— What the task requires —
Please return every line in the following data that includes the string "souviens".

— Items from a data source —
====

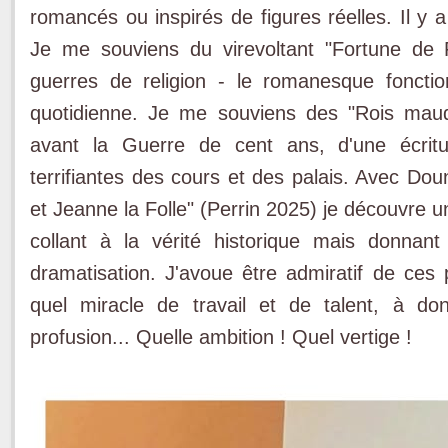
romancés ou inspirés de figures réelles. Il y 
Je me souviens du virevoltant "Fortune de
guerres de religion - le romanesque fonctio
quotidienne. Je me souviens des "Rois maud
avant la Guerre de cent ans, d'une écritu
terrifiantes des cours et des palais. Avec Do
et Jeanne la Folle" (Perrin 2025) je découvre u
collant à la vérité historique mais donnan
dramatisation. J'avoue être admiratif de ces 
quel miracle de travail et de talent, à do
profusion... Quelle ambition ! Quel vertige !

====

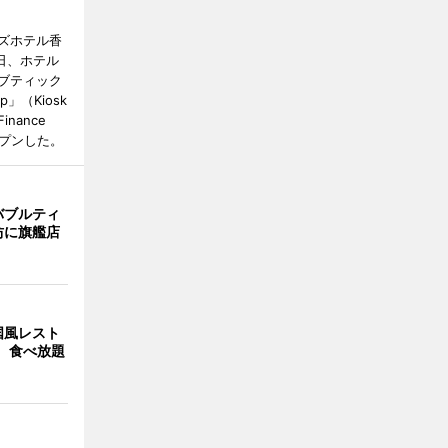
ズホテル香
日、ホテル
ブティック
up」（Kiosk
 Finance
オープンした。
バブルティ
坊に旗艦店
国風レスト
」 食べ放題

====

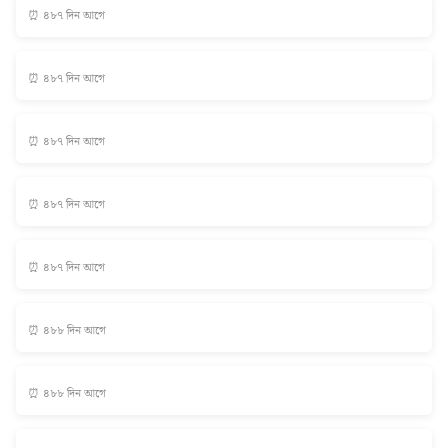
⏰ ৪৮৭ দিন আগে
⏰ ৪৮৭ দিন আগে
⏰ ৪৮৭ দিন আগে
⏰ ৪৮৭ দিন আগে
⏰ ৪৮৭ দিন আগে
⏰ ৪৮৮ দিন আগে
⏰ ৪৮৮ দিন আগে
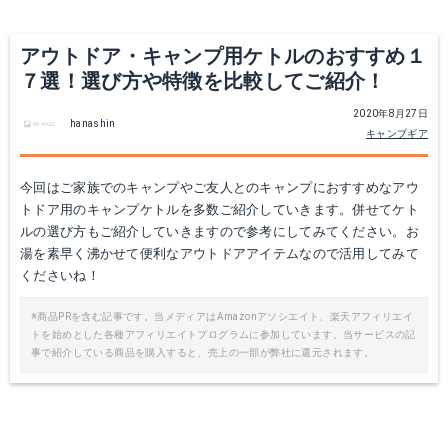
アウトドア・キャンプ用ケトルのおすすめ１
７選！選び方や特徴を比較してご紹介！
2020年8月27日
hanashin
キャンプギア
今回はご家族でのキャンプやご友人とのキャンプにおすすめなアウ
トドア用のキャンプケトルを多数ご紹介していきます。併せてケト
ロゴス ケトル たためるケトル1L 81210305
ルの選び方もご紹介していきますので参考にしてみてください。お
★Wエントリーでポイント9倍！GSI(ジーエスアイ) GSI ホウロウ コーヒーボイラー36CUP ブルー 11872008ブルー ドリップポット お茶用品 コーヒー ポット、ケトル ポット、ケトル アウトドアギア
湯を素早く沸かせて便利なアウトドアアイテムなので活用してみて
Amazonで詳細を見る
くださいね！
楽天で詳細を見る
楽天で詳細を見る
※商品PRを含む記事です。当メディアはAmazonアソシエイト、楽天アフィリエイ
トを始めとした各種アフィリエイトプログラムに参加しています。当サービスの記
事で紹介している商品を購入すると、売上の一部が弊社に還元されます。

====

— Result of the task —
Je me souviens du virevoltant "Fortune de
quotidienne. Je me souviens des "Rois maud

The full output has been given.